Sports Illustrated's Michael McKnight has written a 4,200-word feature story on the Miami Dolphins' Robert Quinn, the face of Thursday night's NFL protests after a photo of him standing with raised fist was widely circulated by media. Quinn is portrayed as a charitable man who wants to unite America by protesting the national anthem. Quinn says he wants the finger pointing to stop, yet tears down the nation.
With free agent protesters Colin Kaepernick and Eric Reid currently out of football, McKnight says, Quinn is "the steadiest presence" among NFL protesters. He's "a man, born and raised in what was once the epicenter of the American slave trade, who expresses his dissent while standing." He promises to continue raising his fist and says, “I won’t stop until they get rid of me."
Quinn says, "I don’t know if people really know why I’m protesting. Its meaning starts with—I’m gonna be honest—black power. Let’s protect our own. But at the same time I want to unite America. I would like for everyone to quit finger-pointing about who’s this and who’s that. Let’s all be one people."
The Dolphins' defensive end began his protest nearly two years ago, in a game at Santa Clara, just 10 miles from the statue of disgraced 1968 U.S. Olympic sprinters John Carlos and Tommie Smith, with the 49ers' Kaepernick and Reid kneeling across the field, as McKnight points out.
Quinn, the divisive "uniter" and opponent of finger pointers, then begins pointing his own finger. Starting with The white police officers who, in recent years, killed African-Americans Alton Sterling, Philando Castile Stephon Clark and Terence Crutcher. The officers were either acquitted or not prosecuted by the authorities who reviewed those cases. McKnight quantifies police-involved killings of African-Americans with numbers unaccompanied by circumstances: 963 in 2016, 987 in 2017 and on pace to exceed 1,000 this year, according to The Washington Post.

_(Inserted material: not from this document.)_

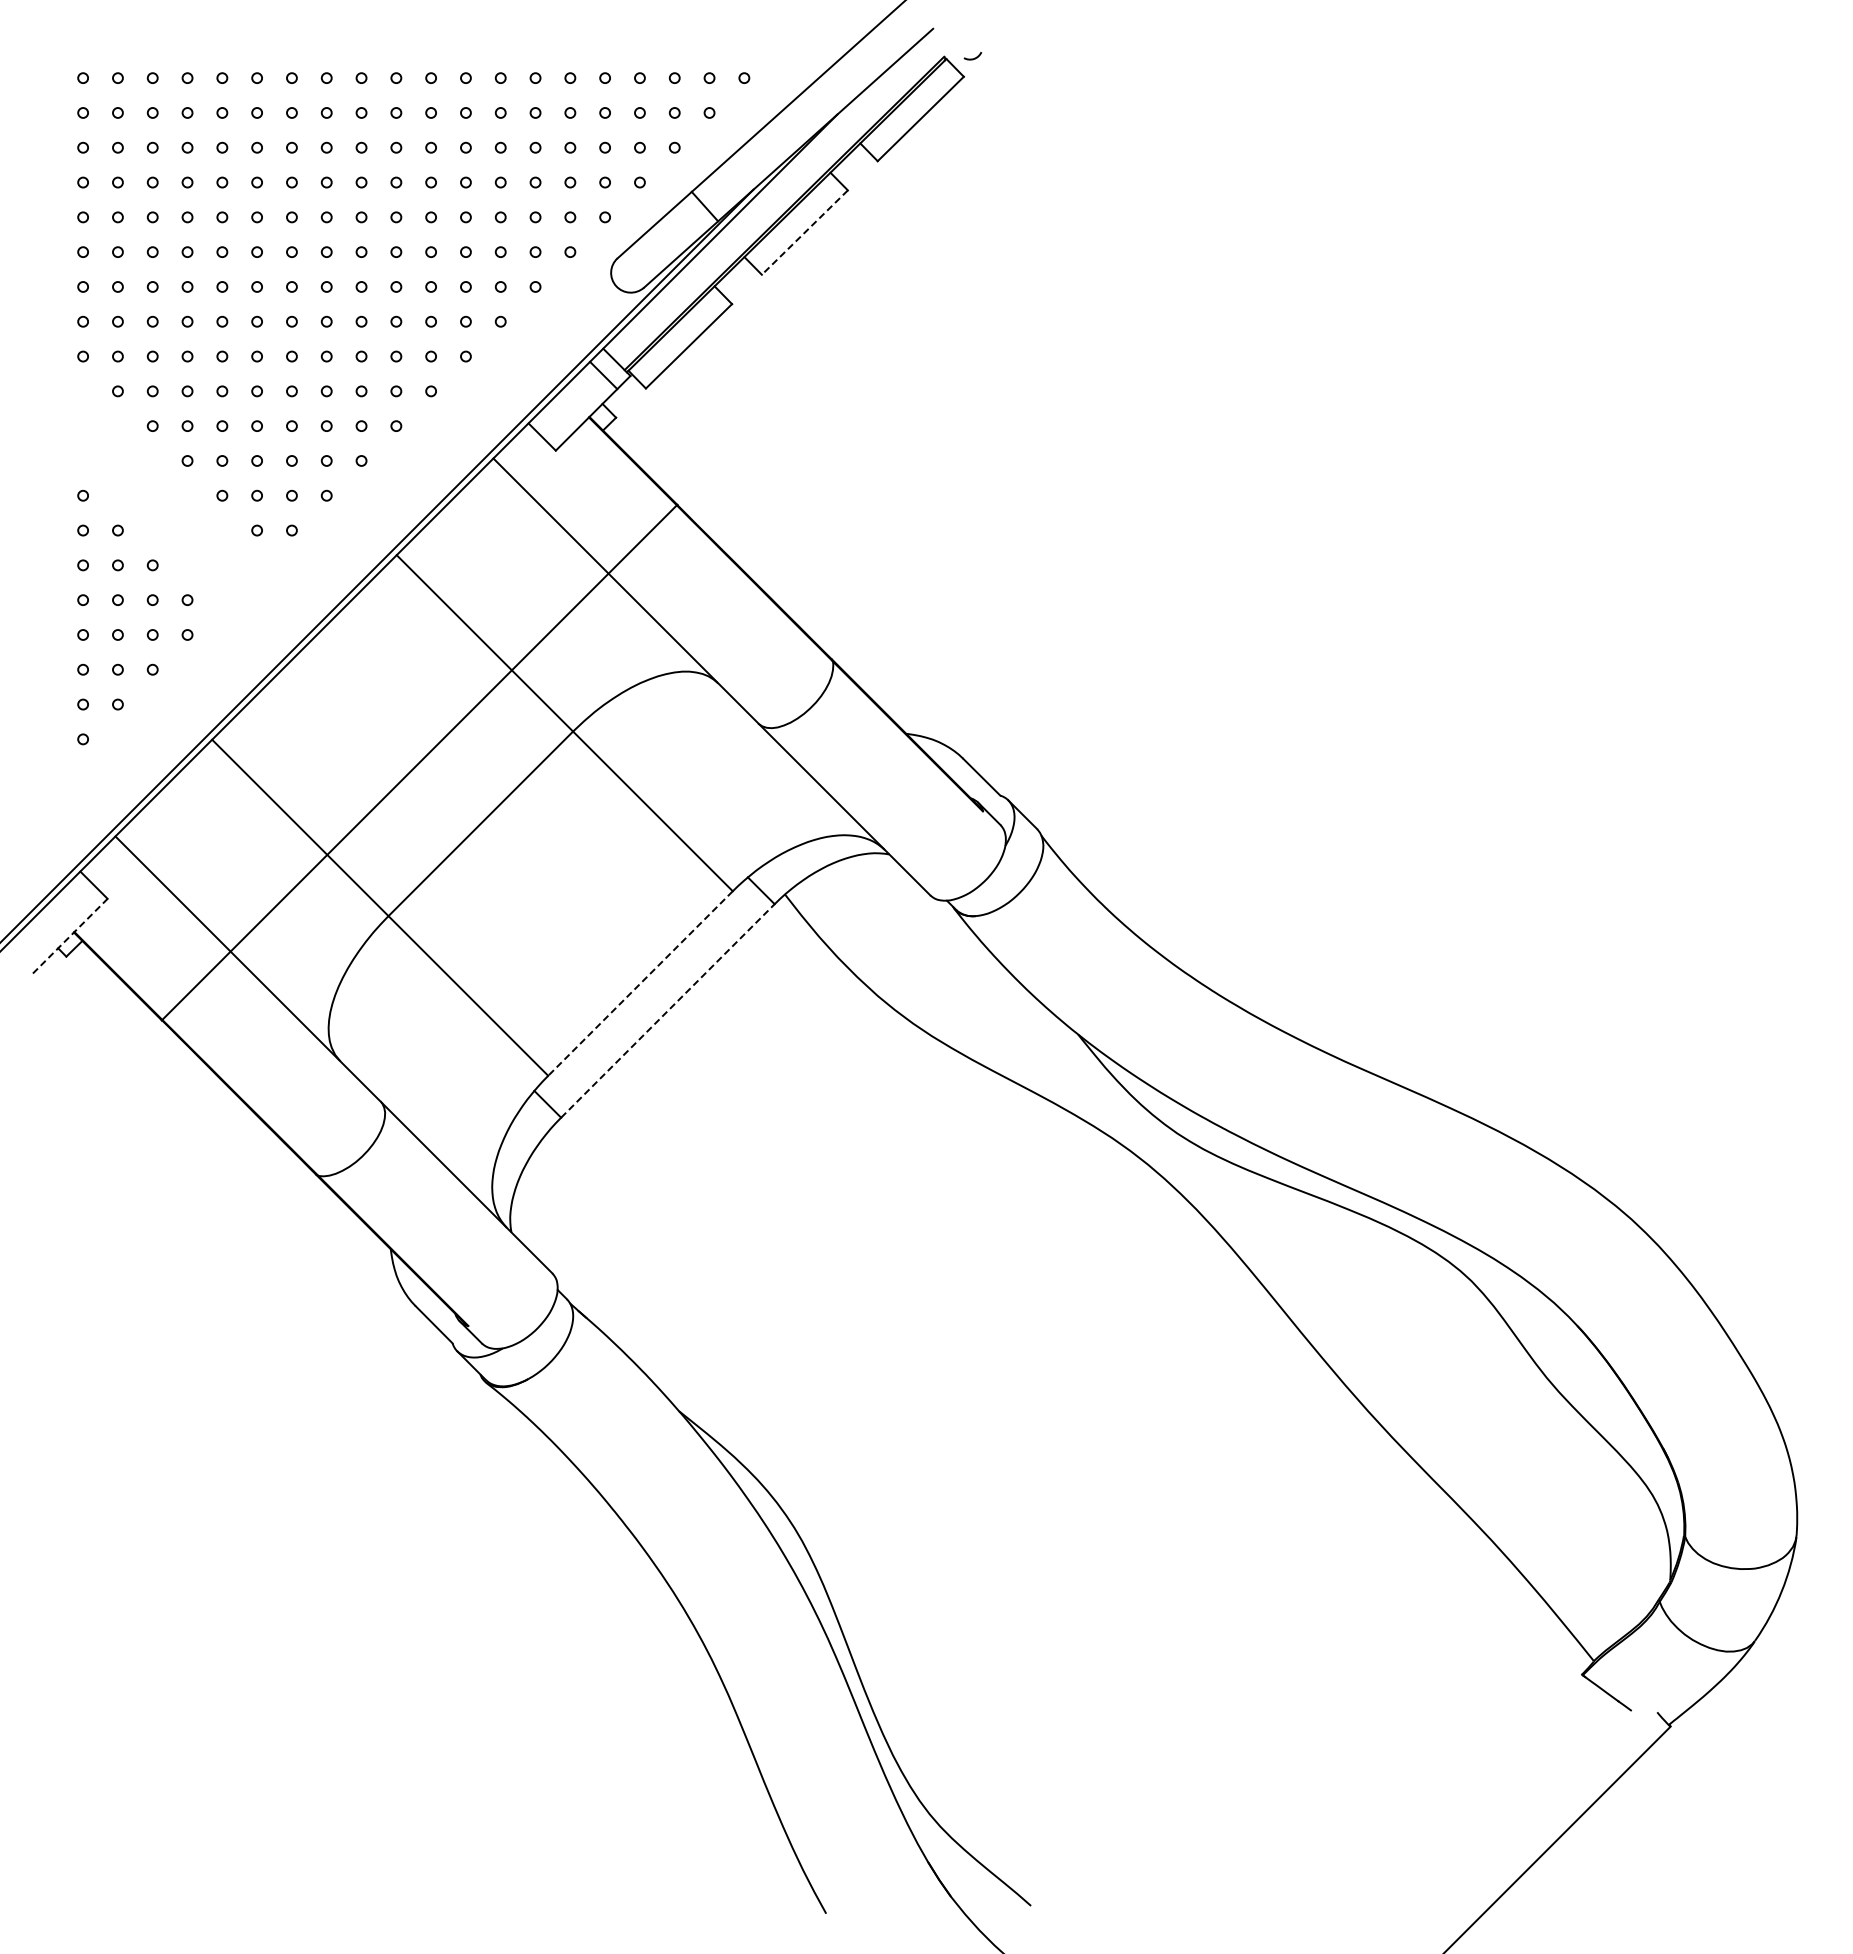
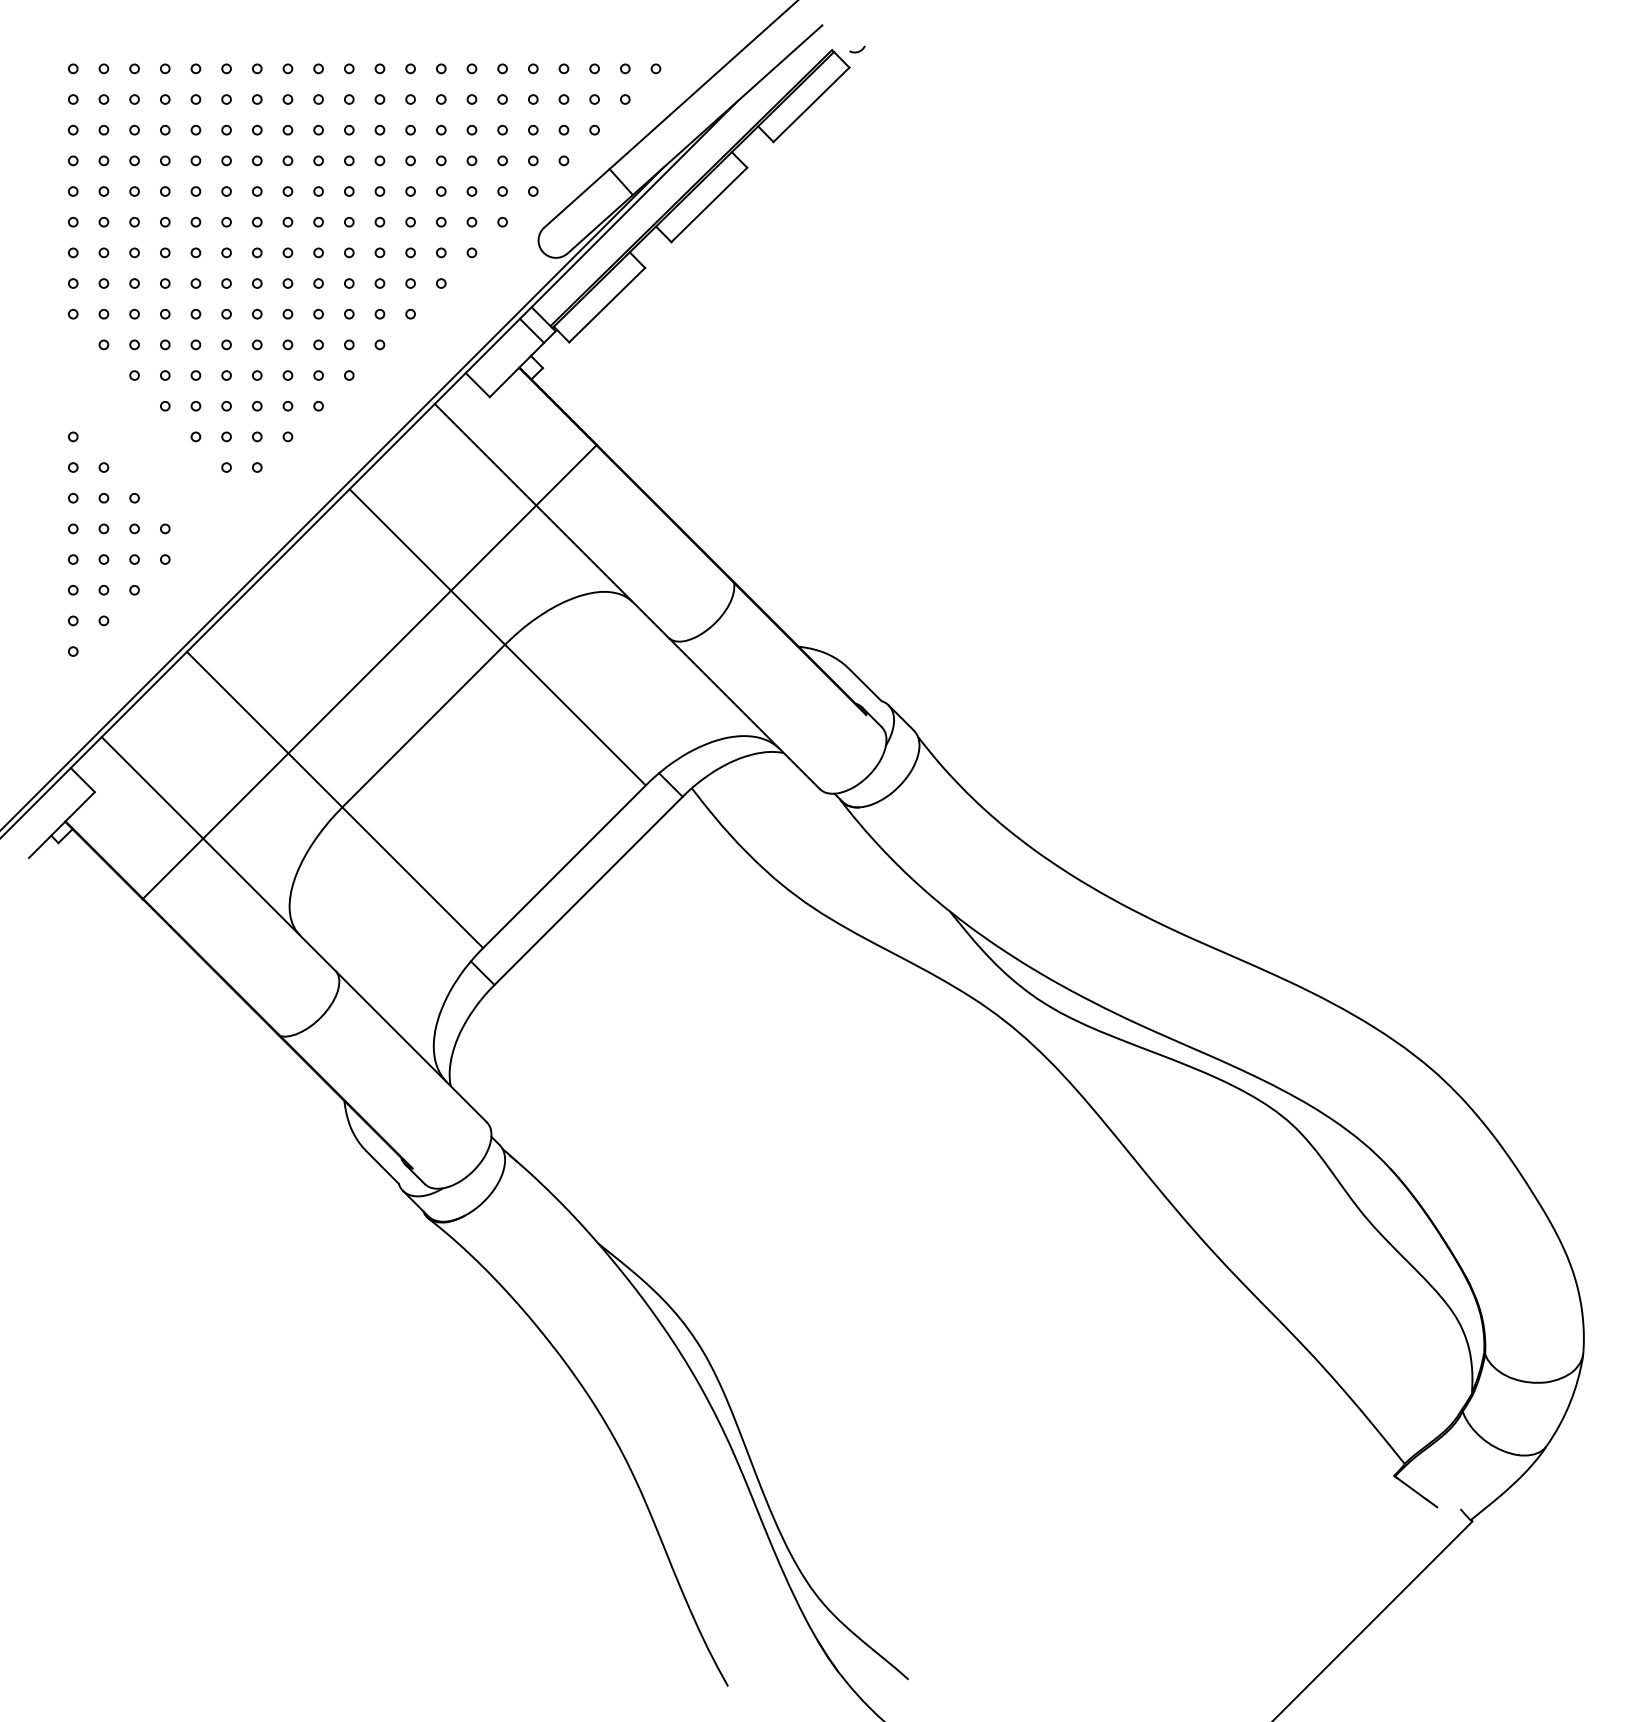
line: (804, 232) -> (708, 204), dashed -> solid
line: (70, 936) -> (62, 825), dashed -> solid
line: (640, 983) -> (564, 866), dashed -> solid
line: (667, 1010) -> (588, 890), dashed -> solid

Francis Scott Key, the slave owner who once called blacks an “inferior race of people," is targeted by Quinn. McKnight chips in "his protest is his way of saying the red-white-and-blue spectacle preceding every NFL game hides an important lie he is not willing to tolerate, not even for two minutes. It's his answer to anthem writer Francis Scott Key." To which Quinn says:
"My ancestors were brought here [on slave] ships, treated like a fraction of a human, under a flag that was created out of wiping out Native Americans. Today that flag tells Muslims and Mexicans, We don’t want you here. We’re supposed to be America—equal opportunity, equal people—but you look around and it’s not like that.”
President Donald Trump gets a finger in the eye, too: "America elected as its president a man who would call these protesting players sons of bitches and rant that they should be fired," McKnight writes. "Before NFL games Quinn stands against, among other things, the current administration’s immigration policies."
Furthermore, Quinn believes "some of America’s dearest institutions need overhauling. Racism and the quest for personal gain, he says, have become too entwined in this country’s roots. And in the NFL’s, too—from the league’s spotty history regarding player safety to its clumsy responses to player protests to its lopsided hiring practices." Quinn is upset that there are no black-owned teams in the NFL and "Barely any black coaches," despite 77 percent of the players being black. McKnight supports him with this:
"For years, Quinn has heard the establishment tell minorities, We know, just hang in there. But for how much longer? his raised fist asks. How long can we ignore that the American experiment—freedom for all—is either a hoax or it requires far more effort than is currently being expended?"
McKnight excuses Quinn's finger pointing and lists events that "took shape on a time line that would inform and encourage the protests Robert Quinn engages in today." These events happened "back in the day," Quinn said in a classic understatement.
He goes back to 2012 when Trayvon Martin "was gunned down by a Florida neighborhood watch coordinator" (George Zimmerman, who killed him in self defense), to 1955 when the 14-year-old Emmitt Till was lynched by white men and to colonial times when slave-trading ships brought Africans to a South Carolina port near Quinn's hometown. Despite the gains in racial equality since those times the multi-millionaire Quinn still complains that "Not every American is free."